While some might argue that data volume covers a multitude of sins, in many businesses that are increasingly inclined to try and take advantage of insights produced by data, but which lack in house expertise, the ‘new source of truth’ can be impacted by issues with data quality, in addition to storage and access challenges. In other words, response to a data query is only is good as the data itself, or as Vincent Lam, marketing director, Information Builders (IB), put it recently in a webinar entitled “Data Quality Preparation for Better Data Discovery,” while there are a number of tools and dashboards available to help us more readily consume data, “one thing that will render them useless” is ‘dirty data’.”

Bad data lossesHow big is the dirty data quandary?
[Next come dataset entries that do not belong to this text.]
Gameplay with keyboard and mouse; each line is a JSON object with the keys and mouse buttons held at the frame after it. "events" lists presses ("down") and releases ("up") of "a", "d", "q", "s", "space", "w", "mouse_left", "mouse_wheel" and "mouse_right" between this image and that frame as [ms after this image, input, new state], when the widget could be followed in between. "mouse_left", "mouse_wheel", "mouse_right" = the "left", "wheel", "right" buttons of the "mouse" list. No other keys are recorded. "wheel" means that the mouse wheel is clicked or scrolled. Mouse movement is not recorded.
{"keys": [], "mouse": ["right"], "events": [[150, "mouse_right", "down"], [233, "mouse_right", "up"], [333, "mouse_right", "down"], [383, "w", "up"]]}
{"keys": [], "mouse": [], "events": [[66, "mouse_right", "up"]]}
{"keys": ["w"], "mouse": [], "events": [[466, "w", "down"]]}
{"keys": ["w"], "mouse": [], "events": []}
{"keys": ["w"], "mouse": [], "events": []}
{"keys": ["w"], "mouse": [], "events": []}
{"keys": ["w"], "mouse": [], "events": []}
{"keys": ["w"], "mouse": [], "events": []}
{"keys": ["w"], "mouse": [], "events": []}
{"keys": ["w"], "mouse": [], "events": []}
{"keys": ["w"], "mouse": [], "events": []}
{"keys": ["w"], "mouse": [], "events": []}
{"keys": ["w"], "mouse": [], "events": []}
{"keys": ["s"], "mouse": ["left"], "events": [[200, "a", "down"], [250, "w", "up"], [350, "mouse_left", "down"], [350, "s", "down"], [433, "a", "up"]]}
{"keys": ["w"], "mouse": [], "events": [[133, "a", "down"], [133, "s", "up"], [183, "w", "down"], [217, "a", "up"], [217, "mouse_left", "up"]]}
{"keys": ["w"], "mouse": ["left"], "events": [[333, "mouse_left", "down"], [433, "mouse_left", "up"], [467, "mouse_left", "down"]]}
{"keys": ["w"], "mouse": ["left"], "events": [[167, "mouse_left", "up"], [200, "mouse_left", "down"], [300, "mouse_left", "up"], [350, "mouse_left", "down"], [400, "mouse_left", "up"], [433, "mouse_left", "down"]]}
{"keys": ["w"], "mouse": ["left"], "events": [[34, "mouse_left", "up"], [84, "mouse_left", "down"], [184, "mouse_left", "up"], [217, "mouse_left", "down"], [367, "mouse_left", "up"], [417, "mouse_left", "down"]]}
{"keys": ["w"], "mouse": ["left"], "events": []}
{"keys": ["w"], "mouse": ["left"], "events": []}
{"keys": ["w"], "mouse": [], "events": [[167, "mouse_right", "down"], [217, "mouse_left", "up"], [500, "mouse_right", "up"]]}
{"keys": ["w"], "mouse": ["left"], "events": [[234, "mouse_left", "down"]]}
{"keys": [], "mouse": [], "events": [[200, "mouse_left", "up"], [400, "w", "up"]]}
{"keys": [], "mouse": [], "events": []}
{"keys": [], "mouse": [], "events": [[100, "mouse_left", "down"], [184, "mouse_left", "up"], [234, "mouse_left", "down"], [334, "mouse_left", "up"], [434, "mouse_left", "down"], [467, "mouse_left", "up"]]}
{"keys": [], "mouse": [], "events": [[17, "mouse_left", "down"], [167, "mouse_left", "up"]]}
To preface his discussion, Lam introduced some quantified information that offers a good sense of the scope of the problem that can be introduced through data duplication, confusion of database categories, inconsistent terminology or a slip in data entry. According to Lam’s figures, losses equal: $40 billion on a global basis due to bad supply chain data (A.T. Kearney report); an annual average of $8.2 million per corporation surveyed by Gartner, or 15-20% of a company’s operating budget (Larry English) due to data quality issues; and a whopping $3 trillion total for the US economy as a whole on an annual basis (Hollis Tibbets, Dell).

On the relationship between good data and good decisions, Information Builders may be viewed as a source of good advice: the New York-based firm is a purveyor of not only of BI and analytics, but also of data integration and data integrity solutions, with close to 40 years of experience helping clients resolve data issues. As best practice guidance, Lam stressed the importance of creating partnerships between LoB data consumers and IT data managers: “Don’t wait till you’ve already bought software to establish this relationship. Since the interaction of business and IT for data quality is so critical to success, you really want to involve both sides from the onset. Each side will understand their ownership and responsibilities if they’re involved from the beginning.”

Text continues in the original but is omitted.